§ **EXERCISES TO COMPLETE**
[1] Answer these questions from the TUF discussion, labeling your answers (a), (b) and (c):
(a) What does the first commenter say integrating would have saved time and money?
(b) Which key in the TUF hierarchy is kept offline?
(c) Which key is responsible for signing actual content?
[2] Retype the part of the TUF discussion that opens with the words containing "First, TUF allows" and closes with "a timestamping key.".
[3] According to the TUF discussion, why can a malicious mirror serve old content under GPG's model but not under TUF?

§ **TEXT SECTION**
____________________

I don't get the point of creating yet another signing framework. Integrating GnuPG would have saved them time and money. Also, it is used on virtually any linux distro package manager (which is about just a bit more critical than docker)...

Perhaps I missed something though? (https://www.youtube.com/watch?v=at72dhg-SZY&feature=youtu.be...)


This integration is built on The Update Framework, which has some distinct advantages over GPG's model.

First, TUF allows you to have freshness guarantees over the content. In GPG's model a MITM or malicious mirror can serve you old, known vulnerable content that you'll accept as valid because the signatures verify. This is not possible with TUF as metadata is additionally signed with a timestamping key.

Second, TUF has a property called 'survivable key compromise' which basically means that there are a hierarchy of keys involved in the system, each with a different responsibility and security requirements. There's a root key that's kept offline, a target key responsible for signing actual content, a timestamping key for freshness, and a snapshot key to tie all the other keys together. GPG's model does allow for signing subkeys, but it is rather clunky to use and many of the Linux package managers don't support using signing subkeys, sadly.

Finally, GPG's usability leaves something to be desired. Docker makes pushing and pulling of images extremely easy, essentially making everyone a publisher of content. GPG works when publishing software is more rare and you can take the time to use a new utility in order to get security guarantees, but we wanted to make it extremely easy so that anyone can do it.

____________________

§ **SUPPLIED DATA**
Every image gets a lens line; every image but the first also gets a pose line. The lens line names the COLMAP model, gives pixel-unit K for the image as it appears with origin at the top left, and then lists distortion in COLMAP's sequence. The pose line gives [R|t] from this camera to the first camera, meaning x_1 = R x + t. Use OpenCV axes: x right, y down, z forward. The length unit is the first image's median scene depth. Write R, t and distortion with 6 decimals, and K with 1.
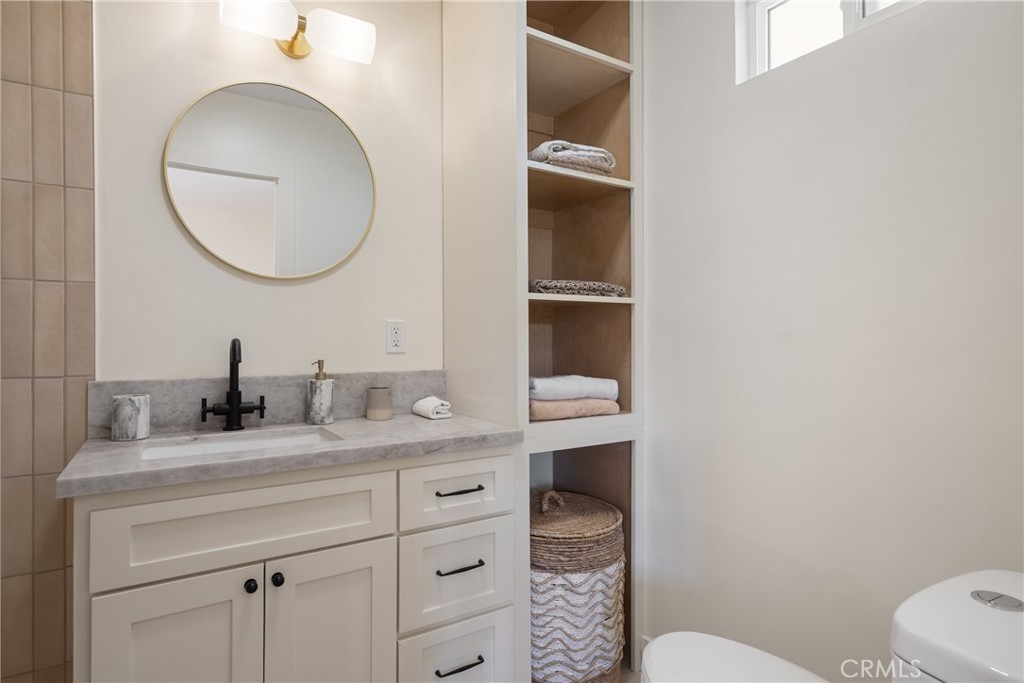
lens RADIAL K [[557.3, 0, 512.8], [0, 557.3, 337.6], [0, 0, 1]] dist [0.002233, -0.000097]
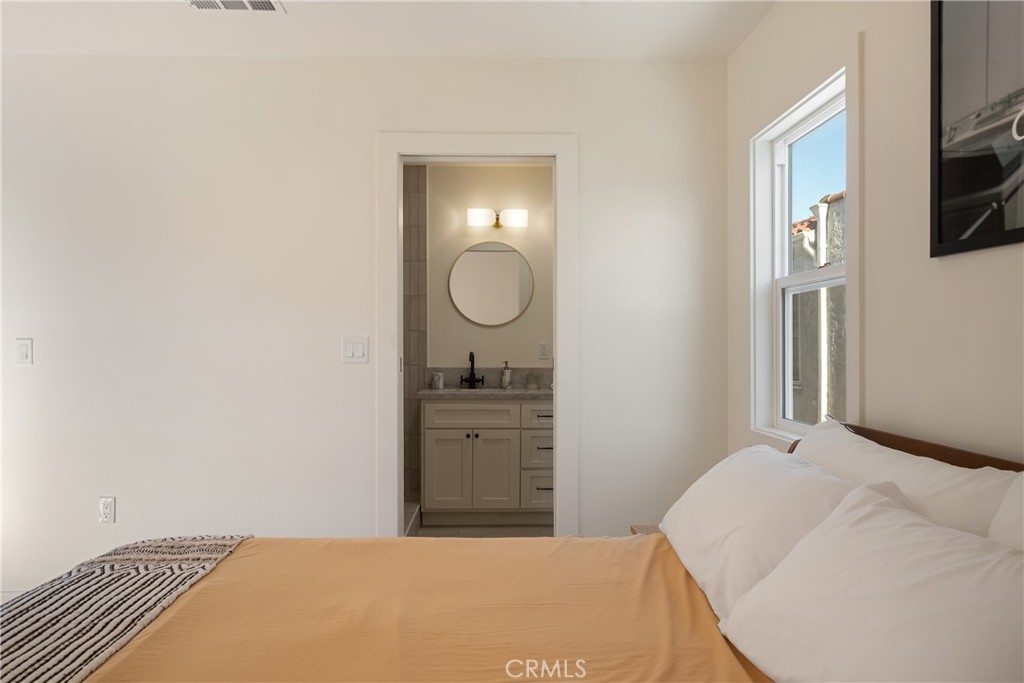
lens RADIAL K [[679.4, 0, 511.0], [0, 679.4, 342.6], [0, 0, 1]] dist [-0.000779, -0.000051]
pose [[0.864275, 0.004145, -0.503003, 1.200264], [-0.002745, 0.999990, 0.003523, -0.051390], [0.503012, -0.001664, 0.864278, -1.563848]]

____________________

§ **RESULTS FOR EACH TASK**
[1]
(a) GnuPG
(b) The root key
(c) The target key

[2]
First, TUF allows you to have freshness guarantees over the content. In GPG's model a MITM or malicious mirror can serve you old, known vulnerable content that you'll accept as valid because the signatures verify. This is not possible with TUF as metadata is additionally signed with a timestamping key.

[3] Under GPG's model, a malicious mirror or MITM can serve old, known-vulnerable content, and it will be accepted as valid because its signatures still verify. TUF prevents this because its metadata is additionally signed with a timestamping key, which gives freshness guarantees over the content.